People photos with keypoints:

╔══

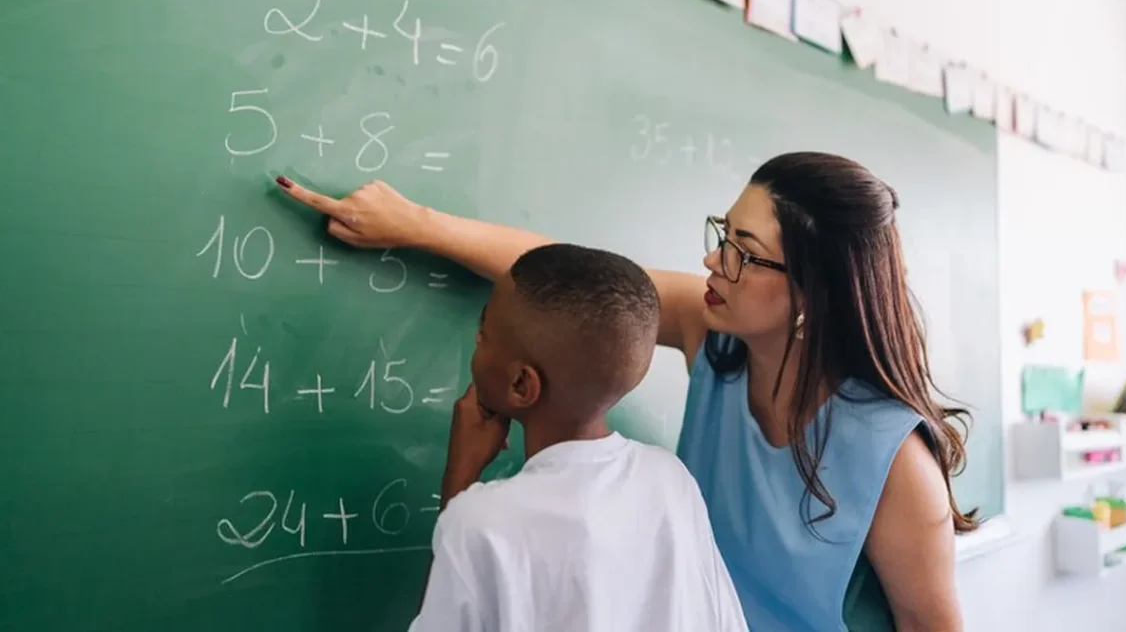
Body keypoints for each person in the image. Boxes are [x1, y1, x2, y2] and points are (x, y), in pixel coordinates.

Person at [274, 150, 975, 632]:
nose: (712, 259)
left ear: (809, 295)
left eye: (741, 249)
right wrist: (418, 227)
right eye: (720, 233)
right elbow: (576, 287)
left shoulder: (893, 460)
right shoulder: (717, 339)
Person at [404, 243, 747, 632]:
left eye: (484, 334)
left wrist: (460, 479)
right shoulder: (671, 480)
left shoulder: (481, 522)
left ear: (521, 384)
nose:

╚══

Only a word-for-word repetition of the lines from the one containing "left shoulder: (893, 460)" to the final line of the data above counts as the answer.

# [Answer box]
left shoulder: (893, 460)
right shoulder: (717, 339)
Person at [404, 243, 747, 632]:
left eye: (484, 334)
left wrist: (460, 479)
right shoulder: (671, 480)
left shoulder: (481, 522)
left ear: (521, 384)
nose:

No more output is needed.